Here’s a real world example of what that that could look like. I was having a real hard time in early May with the aftermath of several #MeToo revelations in progressive political communities, and had been coming down off my own experience sharing my complicated story on This American Life. I took to Twitter to emote, and just wanted to curl up and hide. Then @Atrios sent me a direct message:

This did so much for me in that moment — it took the sharp edges off what I was feeling. I was still feeling hurt, but a tiny bit of the despair was aleviated. What was it about this? Duncan was human here. He said he didn’t know what to say, but he noticed my posts, made a couple funnies, and most importantly, he didn’t put it on me to relieve him of his concern with that second message. This is a good model to follow.

3. That’s the main point I want to hit with how you decide to reach out. Make sure the person knows that your worry is not their problem. This is NOT about you. I’m always reminded of the Silk Ring Theory of comfort here — comfort the afflicted person, and then share your own hurts and needs with people less affected by the situation than you are.

4. Ditch the passive voice. Seriously. Saying “You are loved” is not only impersonal — “no one in particular, but someone might have nice feelings for you!” — but it can hit that craptastic note I mentioned above. People suffering an acute emotional crisis might feel their pain is causing loved ones’ pain, and that hurts even more. Vicious cycle stuff. And ideation often isn’t the result of feeling unloved, it’s an acute and dangerous response to wanting to relieve yourself from extreme pain, and feeling like you have no other way to do so. (This doesn’t account for people with disorders that involve voices telling them to do harmful things, and other illnesses that inspire suicide ideation, I know.) In my experience, I didn’t want to stay on the planet if being here meant pain, plain and simple.

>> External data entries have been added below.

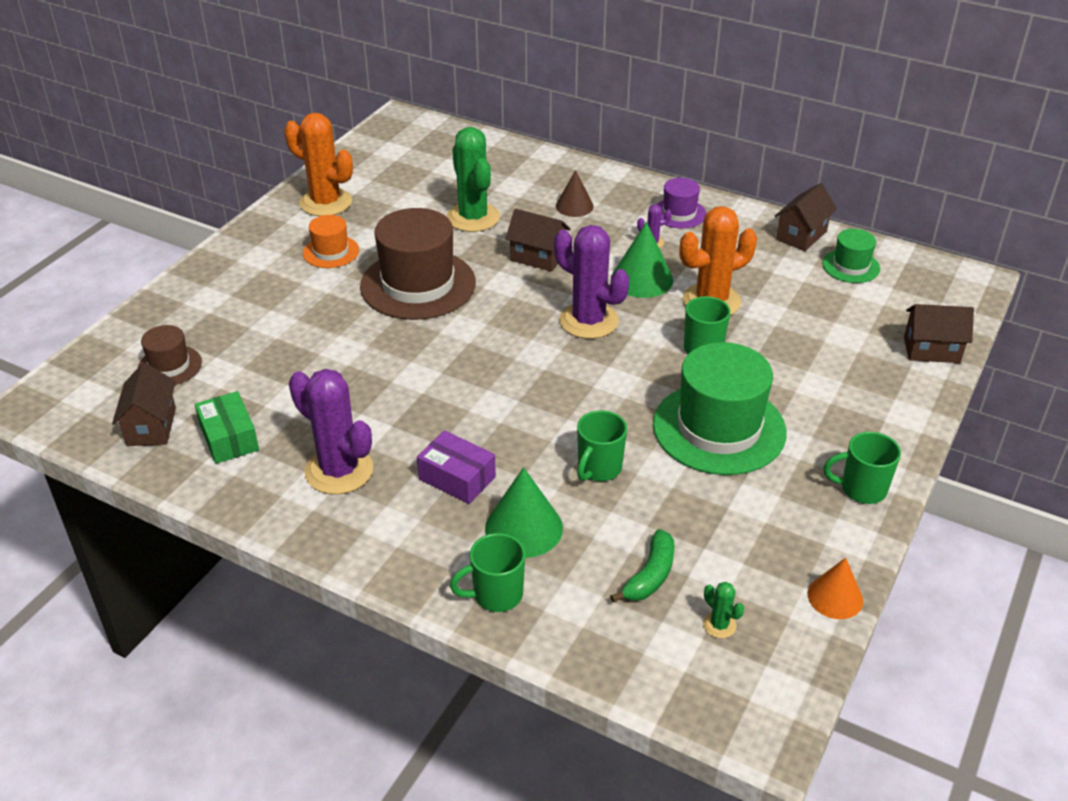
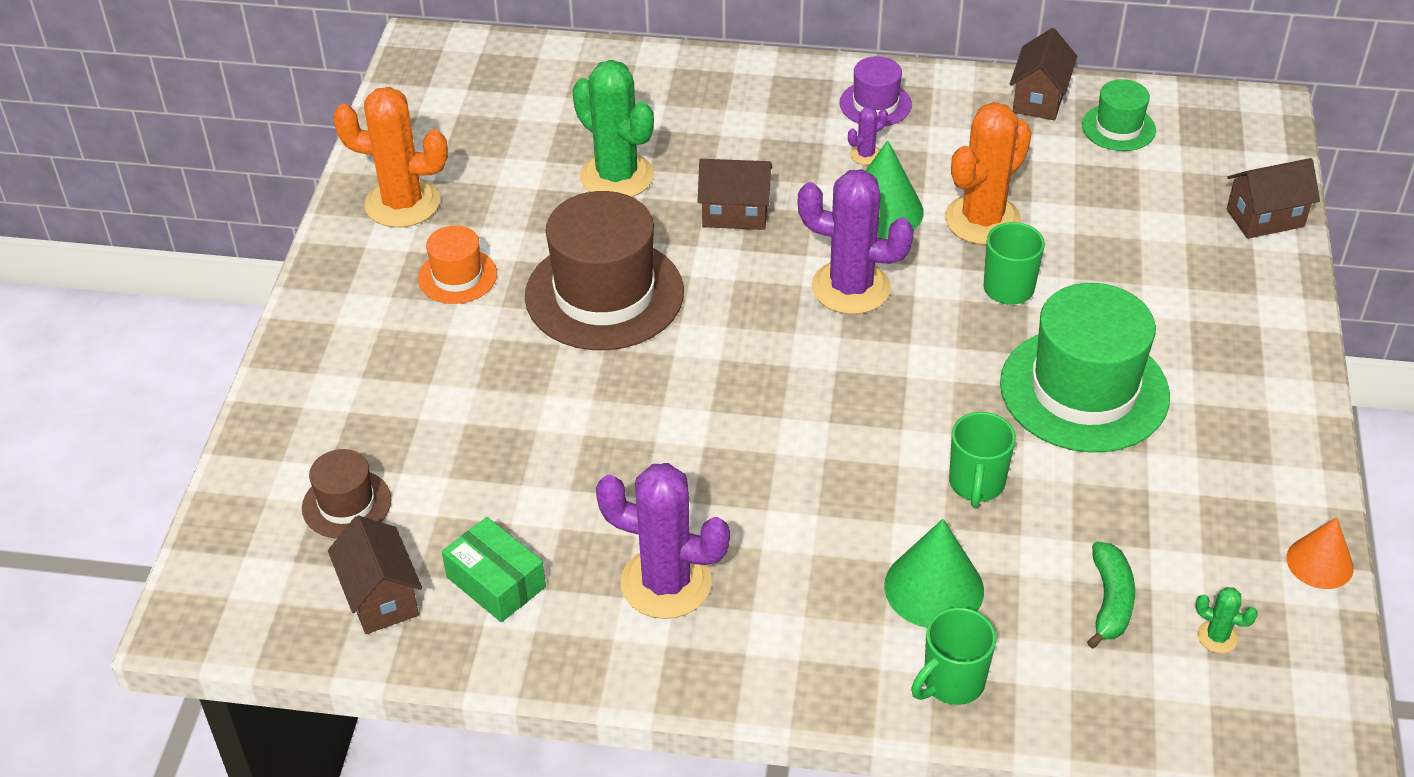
camera: 20 degrees left, 5 degrees up
purple box [417,430,496,504] -> none
brown cone [556,170,594,217] -> none
green mug [823,432,901,504] -> none

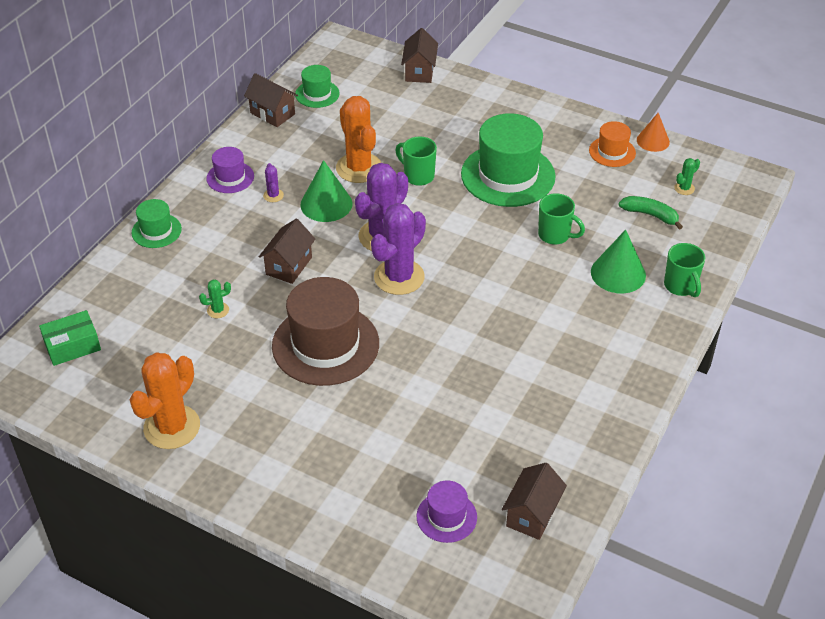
camera: 70 degrees left, 0 degrees up
brown hat [302,449,391,539] -> purple hat [416,481,477,543]
brown house [328,515,422,634] -> brown house turned 60 degrees counterclockwise [502,463,567,540]
orange hat [418,225,497,304] -> orange hat moved to [589,121,636,167]
green box [442,517,546,622] -> green box moved to [39,310,101,366]
green cactus [572,60,654,197] -> green cactus [199,280,231,318], size x0.43
purple cactus [596,463,730,619] -> purple cactus moved to [371,203,426,295]
none -> green hat [132,199,182,248]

An except from my comic on depression. Click the image to go read it.

5. Consider putting preemptive systems into place with your close homies. Don’t wait for your peeps who struggle with emotional wellness to do this, either. Start now. One big thing that’s changed a lot of circumstances for me is a texting system my heterosexual life partner, Cyn, and I started doing a couple years ago. We both happily live on our own, and at various times in our life, we’re either single or non-traditionally partnered. Both of us fear having a New York death (where something happens to you and no one finds you for days and your pets have eaten your face), and Cyn was having particularly acute anxiety after losing a friend to sudden death in the night. We agreed that we’d text each other every single morning, and that there were agreed-upon sets of actions we’d take if we didn’t hear from one another. We’ve done it every day since, and having that structure has shifted a lot for me. Both the task itself and knowing that someone who loves me and gets me without judgement will both notice and take action if I’m not OK gives me a welcome toehold on reality.

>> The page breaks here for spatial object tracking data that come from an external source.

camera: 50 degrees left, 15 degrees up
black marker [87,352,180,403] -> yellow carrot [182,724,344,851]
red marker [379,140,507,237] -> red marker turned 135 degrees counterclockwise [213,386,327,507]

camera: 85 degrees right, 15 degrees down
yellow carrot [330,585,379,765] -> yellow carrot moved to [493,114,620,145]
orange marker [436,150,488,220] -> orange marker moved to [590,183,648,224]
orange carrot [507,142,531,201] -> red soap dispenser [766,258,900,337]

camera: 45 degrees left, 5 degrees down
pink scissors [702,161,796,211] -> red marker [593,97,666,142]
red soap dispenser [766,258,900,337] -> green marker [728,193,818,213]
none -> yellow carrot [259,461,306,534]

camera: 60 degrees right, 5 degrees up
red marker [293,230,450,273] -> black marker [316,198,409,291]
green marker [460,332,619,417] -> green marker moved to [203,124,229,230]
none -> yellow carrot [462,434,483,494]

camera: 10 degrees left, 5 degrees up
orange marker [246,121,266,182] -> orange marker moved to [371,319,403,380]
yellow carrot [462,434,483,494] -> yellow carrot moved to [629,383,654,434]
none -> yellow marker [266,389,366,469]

And the system’s original intention works, by the way — there was one time my technology was messing up, and I hadn’t heard from Cyn by our agreed-upon time. I started texting and calling her friends at work by noon or so, and was ready to call her neighbors to check on her. I finally got one of her messages that was like, “Um, settle down, I’m in a meeting…” We laughed ourselves silly. It feels good to know people are going to show up. Overreacting with burden-free, guilt-free, shame-free love can be OK.

6. Lastly, for my fellow swimmers of the dark waters: Oh man, I’m with you. I’m so with you. This world is just… I don’t even know what to say about it right now. If it’s helpful, my friends and I built a free little tool to help folks reach out and share difficult stuff; it’s called The Weather Report. What I like most about it is that it has a place for you to say what you do and don’t need right now. Yesssssssss.